◆ Aim of the exercise:
All that should be output is the block of lines below from the line with "- T6 vertebra: [235, 278, 286, 368]" to the line with "- portal vein: <106,198,219,339>", both included, exactly as written.

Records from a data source
*-*-*

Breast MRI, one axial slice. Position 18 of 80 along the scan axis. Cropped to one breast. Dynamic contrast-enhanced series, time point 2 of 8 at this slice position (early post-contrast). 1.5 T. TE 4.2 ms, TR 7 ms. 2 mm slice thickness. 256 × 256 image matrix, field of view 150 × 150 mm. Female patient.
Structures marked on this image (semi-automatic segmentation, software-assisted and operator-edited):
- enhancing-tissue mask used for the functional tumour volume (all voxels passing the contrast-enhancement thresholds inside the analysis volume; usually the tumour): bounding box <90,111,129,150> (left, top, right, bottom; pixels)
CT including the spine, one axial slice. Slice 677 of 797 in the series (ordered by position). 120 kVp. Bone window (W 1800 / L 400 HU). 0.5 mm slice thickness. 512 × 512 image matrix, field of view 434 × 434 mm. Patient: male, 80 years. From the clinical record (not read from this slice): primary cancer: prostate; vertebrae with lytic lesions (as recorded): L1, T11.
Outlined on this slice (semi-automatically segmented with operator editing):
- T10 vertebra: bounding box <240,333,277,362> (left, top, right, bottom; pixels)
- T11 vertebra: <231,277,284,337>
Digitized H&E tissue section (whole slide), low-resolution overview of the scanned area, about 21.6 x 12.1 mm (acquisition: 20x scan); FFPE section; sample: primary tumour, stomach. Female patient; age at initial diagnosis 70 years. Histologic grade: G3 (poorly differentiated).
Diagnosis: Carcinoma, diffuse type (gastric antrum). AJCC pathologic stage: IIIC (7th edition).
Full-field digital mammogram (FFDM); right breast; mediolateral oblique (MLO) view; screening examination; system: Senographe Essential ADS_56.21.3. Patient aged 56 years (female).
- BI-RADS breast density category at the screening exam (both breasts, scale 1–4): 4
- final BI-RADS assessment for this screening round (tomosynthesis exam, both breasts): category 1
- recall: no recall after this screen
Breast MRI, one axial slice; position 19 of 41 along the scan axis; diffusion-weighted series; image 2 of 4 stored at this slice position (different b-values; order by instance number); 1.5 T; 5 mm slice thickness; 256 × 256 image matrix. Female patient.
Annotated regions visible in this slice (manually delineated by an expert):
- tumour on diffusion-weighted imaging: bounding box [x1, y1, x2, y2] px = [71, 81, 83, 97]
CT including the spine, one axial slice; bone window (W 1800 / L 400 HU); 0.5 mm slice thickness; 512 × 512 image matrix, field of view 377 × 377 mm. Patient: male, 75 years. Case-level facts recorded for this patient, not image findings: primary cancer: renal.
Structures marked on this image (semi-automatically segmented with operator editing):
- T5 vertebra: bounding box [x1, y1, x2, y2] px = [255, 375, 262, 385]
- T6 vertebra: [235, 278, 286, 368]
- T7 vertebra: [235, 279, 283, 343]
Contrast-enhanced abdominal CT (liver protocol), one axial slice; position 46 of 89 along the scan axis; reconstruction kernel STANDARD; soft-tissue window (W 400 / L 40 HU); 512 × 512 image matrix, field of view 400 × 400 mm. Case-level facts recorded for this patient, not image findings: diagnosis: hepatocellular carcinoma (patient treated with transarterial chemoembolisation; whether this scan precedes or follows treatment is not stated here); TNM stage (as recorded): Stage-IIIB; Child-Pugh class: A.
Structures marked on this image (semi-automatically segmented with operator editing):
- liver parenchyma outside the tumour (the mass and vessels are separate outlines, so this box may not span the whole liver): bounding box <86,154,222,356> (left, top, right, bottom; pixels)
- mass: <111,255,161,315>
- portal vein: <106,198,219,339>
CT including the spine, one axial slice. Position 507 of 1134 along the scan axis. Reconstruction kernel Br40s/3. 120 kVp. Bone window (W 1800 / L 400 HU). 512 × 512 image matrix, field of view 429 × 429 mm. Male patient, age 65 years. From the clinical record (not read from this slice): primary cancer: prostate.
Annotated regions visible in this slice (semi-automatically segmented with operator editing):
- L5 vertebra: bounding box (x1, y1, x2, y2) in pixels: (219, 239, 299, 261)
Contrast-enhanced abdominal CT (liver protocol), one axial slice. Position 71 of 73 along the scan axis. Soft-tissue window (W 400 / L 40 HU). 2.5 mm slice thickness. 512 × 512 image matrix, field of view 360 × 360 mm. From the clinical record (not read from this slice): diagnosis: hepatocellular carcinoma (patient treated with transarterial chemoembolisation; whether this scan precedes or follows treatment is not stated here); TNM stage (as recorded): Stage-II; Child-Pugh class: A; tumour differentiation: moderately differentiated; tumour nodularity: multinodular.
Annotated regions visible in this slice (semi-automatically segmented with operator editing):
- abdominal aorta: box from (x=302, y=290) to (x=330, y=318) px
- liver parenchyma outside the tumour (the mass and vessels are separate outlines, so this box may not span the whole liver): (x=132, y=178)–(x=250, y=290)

*-*-*

◆ Written answer:
- T6 vertebra: [235, 278, 286, 368]
- T7 vertebra: [235, 279, 283, 343]
Contrast-enhanced abdominal CT (liver protocol), one axial slice; position 46 of 89 along the scan axis; reconstruction kernel STANDARD; soft-tissue window (W 400 / L 40 HU); 512 × 512 image matrix, field of view 400 × 400 mm. Case-level facts recorded for this patient, not image findings: diagnosis: hepatocellular carcinoma (patient treated with transarterial chemoembolisation; whether this scan precedes or follows treatment is not stated here); TNM stage (as recorded): Stage-IIIB; Child-Pugh class: A.
Structures marked on this image (semi-automatically segmented with operator editing):
- liver parenchyma outside the tumour (the mass and vessels are separate outlines, so this box may not span the whole liver): bounding box <86,154,222,356> (left, top, right, bottom; pixels)
- mass: <111,255,161,315>
- portal vein: <106,198,219,339>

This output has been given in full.